Fergus Stone: The pandemic really ripped a lot of guts out of the music industry and particularly for performing musicians, but even recording artists, it’s been so difficult. How has Nashville, as a whole, bounced back from that?

Wood Box Heroes: The overall scene, I think is very, very hopeful, very positive. I think touring, I’m not going to lie. It changed everything permanently for a good while. And I think it’s changed our landscape so much that there’s still a lot of artists that are trying to find their center of gravity. But that being said, it has allowed a lot more creative ideas to spring forward. And I still, I think there’s a huge demand for roots music in particular for people that enjoy getting out and seeing an intimate performance. Companies like Live Nation and Ticketmaster take the cake as far as your more commercial thing. People are starting to see that just because they’re paying 250 to 500, sometimes thousands of dollars to go to these huge production shows, they’re leaving empty in their soul. And what happens is you’ll get a convert every now and then that’ll sneak into one of these small venues and get to see something that is just pouring out all their energy into this performance. And they’re leaving energized. It’s just, it’s a totally different experience that people I think are looking for. And I think roots music is going to provide for these people. And we’re seeing a revival, a bluegrass revival and a roots revival right now. It’s happened around the world. 

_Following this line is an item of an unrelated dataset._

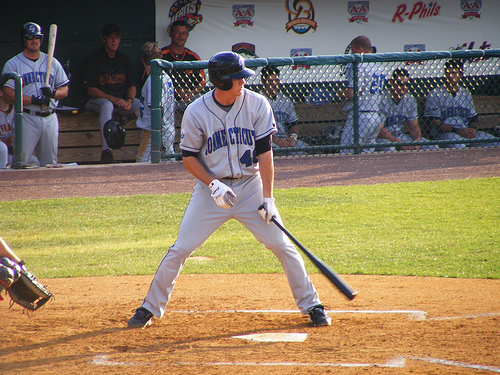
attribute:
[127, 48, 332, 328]
man — playing baseball, at bat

Fergus Stone: You came to Nashville wanting to be a guitar player, but you also found that you were a songwriter. And when you write a song, are you one of those people who can make a song out of just about anything? Or does it have to be something that you really feel deep inside you? That’s got your whole soul in an uproar. How is it with you? 

Wood Box Heroes: The best work that I’ve done is exactly what you just said. The latter of those two it’s a very soulful, thought provoking ideas that are put to melodies that leave you wanting to hear it again, and so you wind up hitting, I think anyway, I’d like to think that happens, is that they hit repeat on some of these things and want to hear it again. But I’ve done my fair share of appointment writing, in Nashville you show up. Two or three, maybe sometimes four writers in a room and you sling an idea up against the wall or hundreds of ideas up against the wall and see what sticks, but still there’s just there’s something just goes right back to what you were saying with COVID and, the rebirth of the renaissance of roots music and all that stuff, people are searching for ideas and thoughts and soul and things now. That’s where I’ve gravitated more towards, is writing things that are, and it doesn’t have to be serious topics either, it’s just topics that are weighing on you. In a day and you try to make sense of it, . So that’s where I’m at. 

Fergus Stone: Your band is a kind of the classic five piece bluegrass band. Should we expect any changes from that? Is anybody gonna bring out a synthesizer or a saxophone or a a bull whip or anything like that? 

Wood Box Heroes: It looks like you’re quintessential five piece bluegrass band on, from the outside, but man our live show is pretty dynamic. And we’ve gotten into these little trinkets on the floor. We call them pedal boards and all that stuff. Matt Menifee is the mastermind. Behind all this stuff. He branches out into so many different forms of music, but it really adds to just the sonic nature of our shows and it just comes with the ebb and flow of it, but it’s really cool to watch that and a video just doesn’t do it justice. I will say that. So definitely if you can make it down to the midwinter bluegrass festival. 

Fergus Stone: I’m definitely going to be there next Saturday. Anyway we’ve probably taken up enough of Neil’s time here. And I’ll say thanks for joining us and we’ll send it back to Neil with the Woodbox Heroes, February 15th and you’ve got two shows. I think one in the late morning and one in the evening. Is that correct? Or do you even know those times yet? 

Wood Box Heroes: I think we’re on for 3:50 and 8:15. If I’m all right. 

Fergus Stone: Remembering correctly, I hope I can, I hope I can get a seat. And so thanks so much for joining us back to you, Neil.